Après les éclaircissemens de ce grand prélat, il est évident que cette nouveauté est le renversement de la foi et de la morale de l'Evangile. Luther et Calvin attaquèrent l'un et l'autre sous prétexte de réforme au commencement du siècle passé, et les faux Mystiques d'aujourd'hui attentent la même chose, sous le voile spécieux de la plus haute perfection. Il ne faut donc pas s'étonner si les Calvinistes ont fait l'apologie de Molinos, et si les Trembleurs d'Angleterre ont reçu dans leur communion les Quiétistes fugitifs d'Italie.

C'est un monstre, que des chrétiens et des chrétiennes aient pu donner de tels excès au public sous les noms de la plus parfaite piété. Ils ont réduit l'exercice de la foi à des idées si confuses de la divinité, et les pratiques de l'Evangile à une telle inaction et insensibilité, qu'un licencieux déiste, qui auroit voulu secouer le joug de la religion, et étouffer les remords de

sa conscience, n'auroit pu rien concerter de plus favorable à son libertinage.

Quelles suites d'une si énorme doctrine, et quand on ne les auroit pas prévues en seroient-elles moins à craindre? On sait quelle a été la vie de Molinos: Dieu punit souvent l'orgueil de l'esprit par les humiliations de la chair; Evanuerunt in cogitationibus suis; dicentes enim se esse sapientes, stulti facti sunt..... Tradidit illos Deus in reprobum sensum, ut faciant ea quæ non conveniunt. On doit tout craindre quand on est superbe, et l'orgueil peut-il monter plus haut en cette vallée de larmes, que de s'attribuer une justice, un désintéressement, un rassasiement, une transformation si fort au-dessus de notre état présent ?

Prétendre avoir extirpé l'amour-propre, c'est sans doute le comble de l'amour - propre, et quelle plus grande marque en peuvent donner ces ames vaines, que leur folle présomption de n'avoir plus rien à demander à Dieu. Il n'est point de chute honteuse où un tel excès d'orgueil ne puisse précipiter: et plaise au Seigneur que sous ces noms spécieux de simplicité, d'enfance, d'obéissance trop aveugle, de néant, il n'y ait rien de caché de ce que l'on a découvert ailleurs dans ces orgueilleuses et spirituelles singularités.

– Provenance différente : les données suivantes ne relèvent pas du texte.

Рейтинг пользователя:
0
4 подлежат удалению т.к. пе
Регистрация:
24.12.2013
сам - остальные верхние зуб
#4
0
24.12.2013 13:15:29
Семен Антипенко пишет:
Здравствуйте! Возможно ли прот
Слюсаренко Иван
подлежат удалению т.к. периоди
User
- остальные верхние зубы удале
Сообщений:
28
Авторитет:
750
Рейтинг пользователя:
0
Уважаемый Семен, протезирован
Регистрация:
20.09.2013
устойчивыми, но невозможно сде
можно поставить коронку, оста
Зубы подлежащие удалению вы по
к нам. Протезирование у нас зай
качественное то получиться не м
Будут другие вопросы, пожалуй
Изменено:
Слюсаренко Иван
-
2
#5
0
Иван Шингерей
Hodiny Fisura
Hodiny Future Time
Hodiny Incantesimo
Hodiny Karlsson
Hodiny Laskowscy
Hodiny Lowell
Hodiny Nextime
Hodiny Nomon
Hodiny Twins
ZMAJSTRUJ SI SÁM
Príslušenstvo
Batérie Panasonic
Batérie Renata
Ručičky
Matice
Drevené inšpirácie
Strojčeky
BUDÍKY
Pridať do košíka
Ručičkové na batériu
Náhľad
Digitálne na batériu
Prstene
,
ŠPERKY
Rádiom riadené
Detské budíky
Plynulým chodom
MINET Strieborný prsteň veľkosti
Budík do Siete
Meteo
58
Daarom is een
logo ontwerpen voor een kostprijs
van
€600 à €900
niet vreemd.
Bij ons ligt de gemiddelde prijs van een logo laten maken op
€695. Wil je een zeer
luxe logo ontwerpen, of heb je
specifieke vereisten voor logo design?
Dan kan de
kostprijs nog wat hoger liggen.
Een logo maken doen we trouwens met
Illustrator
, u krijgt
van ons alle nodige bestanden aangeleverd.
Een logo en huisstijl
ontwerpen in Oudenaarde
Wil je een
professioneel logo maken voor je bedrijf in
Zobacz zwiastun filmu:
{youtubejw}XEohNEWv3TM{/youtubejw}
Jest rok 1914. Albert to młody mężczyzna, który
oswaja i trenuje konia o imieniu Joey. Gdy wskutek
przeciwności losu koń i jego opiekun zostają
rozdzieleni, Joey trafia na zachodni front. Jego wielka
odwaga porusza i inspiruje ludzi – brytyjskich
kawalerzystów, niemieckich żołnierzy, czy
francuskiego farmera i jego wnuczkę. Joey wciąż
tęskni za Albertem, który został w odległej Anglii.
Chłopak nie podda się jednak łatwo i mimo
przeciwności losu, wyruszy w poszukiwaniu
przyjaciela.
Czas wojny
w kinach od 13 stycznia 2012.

Après l'instruction exacte qu'on donne ici sur un sujet si délicat et si important, nous espérons que toutes les personnes de bonne foi et de bon esprit, qui se seroient laissé prévenir par l'endroit spécieux de cette nouveauté, reviendront de leurs préventions, et que les auteurs mêmes des ouvrages condamnés détesteront avec humilité et sincérité leurs erreurs, si l'infaillibilité que quelques-uns d'entre eux s'attribuent, et le mépris qu'ils font de toute la terre n'oppose pas aux remèdes de l'Eglise un orgueilleux entêtement qui rende leur mal incurable.